Syrie

A Madaya, 400 civils affamés devraient bientôt être évacués en urgence

Les premiers camions d'aide sont entrés hier soir dans la ville assiégée depuis six mois. Le responsable des opérations humanitaires de l'ONU appelle à l'évacuation de 400 civils «en danger de mort»

«Quatre cents personnes doivent être évacuées immédiatement» car elles «sont en grand danger de mort», souffrant de malnutrition ou «d’autres problèmes médicaux», et l’ONU espère le faire dès mardi, a déclaré Stephen O’Brien, le patron des opérations humanitaires des Nations unies.

Ce dernier a présenté un compte rendu de la situation à Madaya et dans les autres villes syriennes assiégées aux ambassadeurs des 15 pays du Conseil de sécurité, réunis à huis clos. L’ambassadeur espagnol, Roman Ozargun Marchesi, a alors rappelé qu’«assiéger (une population civile) avec pour objectif de l’affamer est un crime de guerre».

Au total, 400 000 civils sont piégés dans les villes syriennes assiégées par l’armée du régime de Bachar el-Assad ou les rebelles, d’après les Nations unies.

L’aide humanitaire, «une ouverture très positive»

Un convoi de 44 camions transportant nourriture, médicaments et couvertures est entré lundi dans Madaya où 28 personnes sont mortes de faim depuis le 1er décembre, selon l’ONG Médecins sans frontières (MSF).

Lire aussi: L’aide humanitaire est enfin en route pour la ville martyre de Madaya

Les habitants de Madaya vivent une situation désespérée. «Depuis 15 jours, nous ne mangeons que de la soupe», a raconté Hiba Abdel Rahmane, 17 ans. «Il y a des gens qui se nourrissent dans les poubelles et d’autres qui ne mangent que de l’herbe. Nous avons demandé aux hommes armés de la nourriture mais ils ont refusé.»

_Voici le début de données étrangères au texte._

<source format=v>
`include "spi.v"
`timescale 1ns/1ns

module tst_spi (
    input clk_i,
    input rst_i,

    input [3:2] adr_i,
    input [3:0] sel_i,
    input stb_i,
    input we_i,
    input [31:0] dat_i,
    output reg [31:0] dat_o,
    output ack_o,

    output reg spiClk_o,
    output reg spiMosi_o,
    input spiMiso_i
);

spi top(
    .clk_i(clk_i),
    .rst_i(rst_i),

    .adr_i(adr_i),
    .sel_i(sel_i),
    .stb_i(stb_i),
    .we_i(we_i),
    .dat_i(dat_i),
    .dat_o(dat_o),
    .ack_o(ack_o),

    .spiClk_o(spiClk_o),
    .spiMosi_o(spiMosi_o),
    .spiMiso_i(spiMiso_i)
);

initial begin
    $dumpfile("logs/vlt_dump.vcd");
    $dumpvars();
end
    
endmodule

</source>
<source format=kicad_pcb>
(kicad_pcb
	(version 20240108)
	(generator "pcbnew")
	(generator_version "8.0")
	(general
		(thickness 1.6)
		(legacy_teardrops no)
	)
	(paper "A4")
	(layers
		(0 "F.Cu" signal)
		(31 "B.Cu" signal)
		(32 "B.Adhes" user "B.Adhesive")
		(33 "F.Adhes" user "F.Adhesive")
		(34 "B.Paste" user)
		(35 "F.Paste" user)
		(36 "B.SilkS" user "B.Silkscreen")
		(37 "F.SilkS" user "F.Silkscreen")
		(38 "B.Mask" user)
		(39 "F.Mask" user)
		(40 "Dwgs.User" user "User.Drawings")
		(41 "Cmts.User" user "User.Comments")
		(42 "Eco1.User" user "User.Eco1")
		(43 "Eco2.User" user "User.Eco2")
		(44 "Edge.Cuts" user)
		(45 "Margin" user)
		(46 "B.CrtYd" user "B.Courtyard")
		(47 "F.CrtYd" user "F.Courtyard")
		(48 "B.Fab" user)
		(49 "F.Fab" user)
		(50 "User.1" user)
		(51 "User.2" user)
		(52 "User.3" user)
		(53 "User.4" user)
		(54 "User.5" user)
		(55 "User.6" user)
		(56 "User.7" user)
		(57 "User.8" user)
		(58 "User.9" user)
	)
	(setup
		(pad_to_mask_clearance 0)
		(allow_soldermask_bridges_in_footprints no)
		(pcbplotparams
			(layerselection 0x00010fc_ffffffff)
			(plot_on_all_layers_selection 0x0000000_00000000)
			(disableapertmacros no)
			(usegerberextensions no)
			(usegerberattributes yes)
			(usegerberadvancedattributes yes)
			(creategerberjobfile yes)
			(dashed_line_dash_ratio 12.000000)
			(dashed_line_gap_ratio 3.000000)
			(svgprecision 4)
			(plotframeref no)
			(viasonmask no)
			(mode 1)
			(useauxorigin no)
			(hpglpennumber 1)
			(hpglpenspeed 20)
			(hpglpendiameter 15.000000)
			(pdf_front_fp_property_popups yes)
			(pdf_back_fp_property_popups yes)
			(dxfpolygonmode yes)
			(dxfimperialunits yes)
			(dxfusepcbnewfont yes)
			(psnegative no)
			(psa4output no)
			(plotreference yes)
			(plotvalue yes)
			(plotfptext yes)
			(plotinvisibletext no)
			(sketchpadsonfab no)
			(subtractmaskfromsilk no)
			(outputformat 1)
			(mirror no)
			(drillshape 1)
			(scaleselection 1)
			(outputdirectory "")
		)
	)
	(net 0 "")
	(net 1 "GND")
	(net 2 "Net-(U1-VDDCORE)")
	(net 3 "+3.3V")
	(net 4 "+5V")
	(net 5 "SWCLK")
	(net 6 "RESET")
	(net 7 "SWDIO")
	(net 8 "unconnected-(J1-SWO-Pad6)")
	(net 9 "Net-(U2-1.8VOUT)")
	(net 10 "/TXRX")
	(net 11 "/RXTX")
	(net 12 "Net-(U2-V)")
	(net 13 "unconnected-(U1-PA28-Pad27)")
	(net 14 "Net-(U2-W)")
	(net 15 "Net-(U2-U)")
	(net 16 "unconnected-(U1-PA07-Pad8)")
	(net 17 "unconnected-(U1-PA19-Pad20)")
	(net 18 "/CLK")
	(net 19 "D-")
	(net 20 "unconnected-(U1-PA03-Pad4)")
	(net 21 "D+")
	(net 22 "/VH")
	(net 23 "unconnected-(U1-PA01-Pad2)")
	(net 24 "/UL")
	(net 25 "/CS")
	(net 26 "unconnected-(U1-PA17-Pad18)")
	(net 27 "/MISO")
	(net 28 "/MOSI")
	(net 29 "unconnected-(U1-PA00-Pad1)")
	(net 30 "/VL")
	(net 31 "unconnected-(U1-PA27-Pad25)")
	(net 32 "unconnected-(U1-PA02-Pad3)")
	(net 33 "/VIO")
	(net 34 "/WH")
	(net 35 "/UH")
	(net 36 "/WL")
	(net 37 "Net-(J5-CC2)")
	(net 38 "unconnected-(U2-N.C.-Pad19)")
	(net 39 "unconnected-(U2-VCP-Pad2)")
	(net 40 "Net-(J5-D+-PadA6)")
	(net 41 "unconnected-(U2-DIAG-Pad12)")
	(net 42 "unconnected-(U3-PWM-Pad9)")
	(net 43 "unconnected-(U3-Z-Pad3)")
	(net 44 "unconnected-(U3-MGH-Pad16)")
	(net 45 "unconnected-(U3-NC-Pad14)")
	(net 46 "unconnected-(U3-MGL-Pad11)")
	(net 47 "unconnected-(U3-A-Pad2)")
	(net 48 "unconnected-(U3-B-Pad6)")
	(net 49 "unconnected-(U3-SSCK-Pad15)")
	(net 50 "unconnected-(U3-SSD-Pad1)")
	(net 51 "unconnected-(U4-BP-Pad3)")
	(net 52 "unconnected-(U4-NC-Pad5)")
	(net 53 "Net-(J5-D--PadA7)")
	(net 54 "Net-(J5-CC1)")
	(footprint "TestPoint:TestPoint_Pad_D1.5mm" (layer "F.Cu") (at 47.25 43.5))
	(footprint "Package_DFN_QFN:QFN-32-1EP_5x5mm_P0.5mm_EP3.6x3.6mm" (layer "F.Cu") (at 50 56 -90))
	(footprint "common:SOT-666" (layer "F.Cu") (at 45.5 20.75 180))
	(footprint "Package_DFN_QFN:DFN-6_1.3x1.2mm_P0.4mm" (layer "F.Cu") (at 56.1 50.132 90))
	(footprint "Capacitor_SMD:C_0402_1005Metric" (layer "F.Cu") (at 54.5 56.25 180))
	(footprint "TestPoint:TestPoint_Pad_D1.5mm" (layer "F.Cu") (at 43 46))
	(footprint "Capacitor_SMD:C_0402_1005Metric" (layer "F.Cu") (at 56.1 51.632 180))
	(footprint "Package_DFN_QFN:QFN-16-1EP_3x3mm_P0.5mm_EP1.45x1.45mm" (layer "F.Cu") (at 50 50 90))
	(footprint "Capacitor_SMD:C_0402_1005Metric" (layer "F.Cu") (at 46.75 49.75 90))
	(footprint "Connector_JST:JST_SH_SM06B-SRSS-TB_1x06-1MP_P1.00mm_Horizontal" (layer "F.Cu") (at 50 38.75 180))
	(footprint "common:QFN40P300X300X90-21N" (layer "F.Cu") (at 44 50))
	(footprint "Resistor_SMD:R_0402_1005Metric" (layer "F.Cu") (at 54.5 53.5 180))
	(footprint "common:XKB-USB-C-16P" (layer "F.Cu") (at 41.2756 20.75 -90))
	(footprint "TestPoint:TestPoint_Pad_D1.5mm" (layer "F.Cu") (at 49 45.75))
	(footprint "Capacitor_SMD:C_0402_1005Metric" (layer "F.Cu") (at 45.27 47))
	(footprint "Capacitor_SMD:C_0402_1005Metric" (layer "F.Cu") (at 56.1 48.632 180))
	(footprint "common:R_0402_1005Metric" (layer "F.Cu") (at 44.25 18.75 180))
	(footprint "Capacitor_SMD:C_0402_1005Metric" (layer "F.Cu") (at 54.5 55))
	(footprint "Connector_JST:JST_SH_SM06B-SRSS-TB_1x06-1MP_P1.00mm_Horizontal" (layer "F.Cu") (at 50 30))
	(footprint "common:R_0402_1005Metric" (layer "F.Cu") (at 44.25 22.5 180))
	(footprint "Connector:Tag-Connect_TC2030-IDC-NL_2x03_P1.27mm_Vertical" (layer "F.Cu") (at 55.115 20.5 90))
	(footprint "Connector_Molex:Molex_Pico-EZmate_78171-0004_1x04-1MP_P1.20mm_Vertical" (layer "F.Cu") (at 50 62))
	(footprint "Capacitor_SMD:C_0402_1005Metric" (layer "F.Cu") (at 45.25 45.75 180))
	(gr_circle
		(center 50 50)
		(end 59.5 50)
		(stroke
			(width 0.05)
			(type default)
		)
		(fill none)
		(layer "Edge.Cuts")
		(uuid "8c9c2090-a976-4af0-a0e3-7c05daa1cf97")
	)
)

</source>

Vingt et un autres camions ont pénétré lundi à Foua et Kafraya, localités chiites encerclées par les rebelles à plus de 300 km de Damas, dans la province d’Idleb (nord-ouest de la Syrie).

«La première impression fait mal au cœur», a déclaré le porte-parole du Comité international de la Croix-Rouge (CICR) Pawel Krzysiek, entré dans Madaya. «L’opération devrait se prolonger pendant quelques jours. C’est une ouverture très positive, mais il ne faut pas en rester à une seule distribution. On doit avoir un accès régulier à ces zones», a expliqué Marianne Gasser, cheffe du CICR en Syrie.

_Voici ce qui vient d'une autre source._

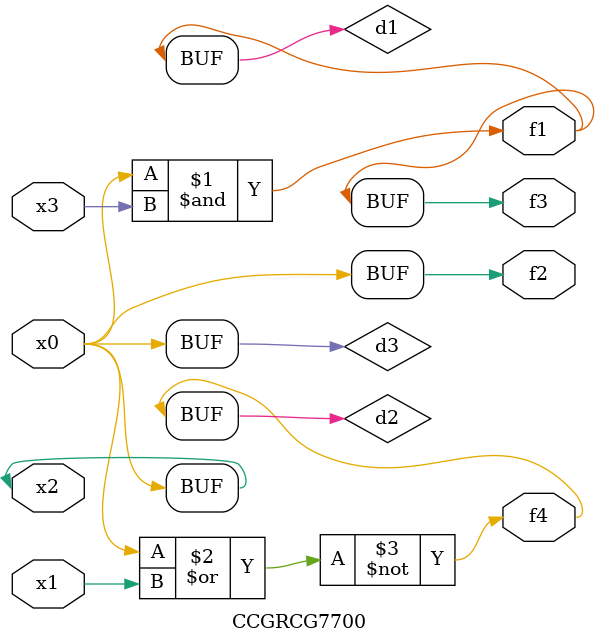
<source format=v>
module CCGRCG7700(
	input x0, x1, x2, x3,
	output f1, f2, f3, f4
);

	wire d1, d2, d3;

	and (d1, x2, x3);
	nor (d2, x0, x1);
	buf (d3, x0, x2);
	assign f1 = d1;
	assign f2 = d3;
	assign f3 = d1;
	assign f4 = d2;
endmodule

</source>
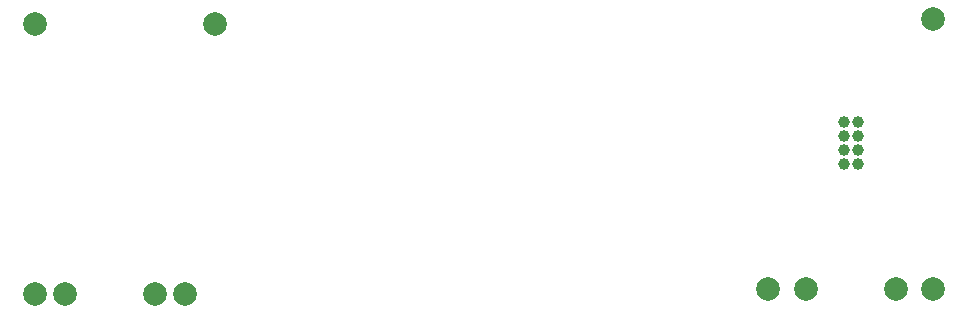
<source format=gbl>
G04 Layer: BottomLayer*
G04 EasyEDA Pro v1.7.27, 2022-09-03 12:30:42*
G04 Gerber Generator version 0.3*
G04 Scale: 100 percent, Rotated: No, Reflected: No*
G04 Dimensions in millimeters*
G04 Leading zeros omitted, absolute positions, 3 integers and 3 decimals*
%FSLAX33Y33*%
%MOMM*%
%ADD10C,2.000001*%
%ADD11C,1.999996*%
%ADD12C,0.00508*%
%ADD13C,0.999998*%
G75*


G04 Pad Start*
G54D10*
G01X26268Y28807D03*
G01X11028Y28807D03*
G01X11028Y5947D03*
G01X13568Y5947D03*
G01X21188Y5947D03*
G01X23728Y5947D03*
G54D11*
G01X73131Y6328D03*
G01X87101Y6328D03*
G01X87101Y29188D03*
G01X83926Y6328D03*
G01X76306Y6328D03*
G04 Pad End*

G04 Via Start*
G54D12*
G01X78345Y20520D03*
G54D13*
G01X79545Y20520D03*
G01X80745Y20520D03*
G54D12*
G01X78345Y19320D03*
G54D13*
G01X79545Y19320D03*
G01X80745Y19320D03*
G54D12*
G01X78345Y18120D03*
G54D13*
G01X79545Y18120D03*
G01X80745Y18120D03*
G54D12*
G01X78345Y16920D03*
G54D13*
G01X79545Y16920D03*
G01X80745Y16920D03*
G04 Via End*

M02*

</source>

La dernière fois que des convois humanitaires avaient pu atteindre ces villes remontait au 18 octobre, après un accord entre les belligérants.

La mise en place d’un régime de transition en pourparlers, le 25 janvier

Des pourparlers de paix devraient s’ouvrir le 25 janvier à Genève entre le régime et l’opposition, avec pour objectif la mise en place d’une autorité de transition pour arrêter la guerre qui, depuis près de cinq ans, a fait plus de 260 000 morts et des millions de déplacés.

Mais le négociateur en chef de l’opposition syrienne, Riad Hijab, a averti que celle-ci n’engagera pas de négociations avec le régime tant que des «forces étrangères» bombarderont la Syrie.